Note: See the corresponding cookbook about HDFS. This page has lecture notes.
HDFS was modeled after the “Google File System” paper (2003): PDF. It’s main purpose is to store large amounts of data in a way that’s reliable and efficient (bandwidth, not latency). To achieve these goals, big files are broken into “blocks” and copied across a cluster of machines.
Most Hadoop-related technologies (YARN, MapReduce, HBase, etc.) expect data to be kept in HDFS.
The NameNode is responsible for keeping track of which machine has which file blocks, and for reading/writing data to the right places. Assuming you have port 9000 tunneled on your delenn connection, you can open a browser to http://localhost:9000/hadoop/namenode:50070/ to browse our HDFS store and check out some stats about disk usage, etc. (If the page does not load, reload the page while holding the shift or control key.)
These quotes are copied from the original paper (PDF).
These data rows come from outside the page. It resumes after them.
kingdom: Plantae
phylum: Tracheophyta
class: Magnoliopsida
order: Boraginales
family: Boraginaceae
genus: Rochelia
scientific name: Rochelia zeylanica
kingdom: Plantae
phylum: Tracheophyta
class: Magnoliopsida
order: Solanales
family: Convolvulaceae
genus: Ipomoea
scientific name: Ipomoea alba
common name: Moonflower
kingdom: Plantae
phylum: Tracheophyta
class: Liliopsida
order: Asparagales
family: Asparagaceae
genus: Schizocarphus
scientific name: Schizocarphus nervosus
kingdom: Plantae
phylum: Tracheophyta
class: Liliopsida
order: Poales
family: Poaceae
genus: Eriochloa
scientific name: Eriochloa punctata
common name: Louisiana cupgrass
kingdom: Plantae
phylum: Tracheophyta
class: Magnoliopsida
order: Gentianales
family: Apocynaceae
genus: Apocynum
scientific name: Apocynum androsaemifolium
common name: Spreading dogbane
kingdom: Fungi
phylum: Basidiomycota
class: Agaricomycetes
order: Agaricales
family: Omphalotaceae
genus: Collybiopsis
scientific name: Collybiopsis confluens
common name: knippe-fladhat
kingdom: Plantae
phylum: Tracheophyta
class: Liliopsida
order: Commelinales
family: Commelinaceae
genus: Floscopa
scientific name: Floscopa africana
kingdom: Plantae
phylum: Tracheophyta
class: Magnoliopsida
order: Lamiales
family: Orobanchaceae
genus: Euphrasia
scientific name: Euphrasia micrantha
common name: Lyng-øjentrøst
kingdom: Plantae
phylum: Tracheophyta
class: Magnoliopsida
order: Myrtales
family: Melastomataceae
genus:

Emphasis added.
The system is built from many inexpensive commodity components that often fail. It must constantly monitor itself and detect, tolerate, and recover promptly from component failures on a routine basis.
The system stores a modest number of large files. We expect a few million files, each typically 100 MB or larger in size. Multi-GB files are the common case and should be managed efficiently. Small files must be supported, but we need not optimize for them.
The workloads primarily consist of two kinds of reads: large streaming reads and small random reads. In large streaming reads, individual operations typically read hundreds of KBs, more commonly 1 MB or more. Successive operations from the same client often read through a contiguous region of a file. A small random read typically reads a few KBs at some arbitrary offset. Performance-conscious applications often batch and sort their small reads to advance steadily through the file rather than go back and forth.
The workloads also have many large, sequential writes that append data to files. Typical operation sizes are similar to those for reads. Once written, files are seldom modified again. Small writes at arbitrary positions in a file are supported but do not have to be efficient.
The system must efficiently implement well-defined semantics for multiple clients that concurrently append to the same file. Our files are often used as producer-consumer queues or for many-way merging. Hundreds of producers, running one per machine, will concurrently append to a file. Atomicity with minimal synchronization overhead is essential. The file may be read later, or a consumer may be reading through the file simultaneously.
High sustained bandwidth is more important than low latency. Most of our target applications place a premium on processing data in bulk at a high rate, while few have stringent response time requirements for an individual read or write.
These notes are adapted from our Hadoop book, p. 148.
There are three major issues with processing many small files in Hadoop:
Recall that the NameNode keeps HDFS metadata in memory. Only the NameNode knows where every chunk of every file is stored (which slaves, i.e., data nodes, store which data). Each file has about 600 bytes of metadata, so 1 billion files requires 600 GB of memory on the NameNode.
MapReduce splits the map task according to the number of blocks for the input data (assuming the files are splittable). Each block gets one map job. Running MapReduce on thousands of input files produces thousands of map jobs, which would ruin performance due to the overhead of creating and destroying map jobs.
Hadoop uses a scheduler to determine which jobs run at which times. In some configurations, the scheduler may reject a MapReduce job if there are too many map jobs. As stated in the above bullet, a small file will take one block, and each block gets its own map job, hence MapReduce over many files will produce many map jobs, which may get rejected by the scheduler.
The default HDFS block size is 128 MB. If you find the need to store many files less than 128 MB, then you should consider compaction techniques. These techniques may be found in the HDFS cookbook.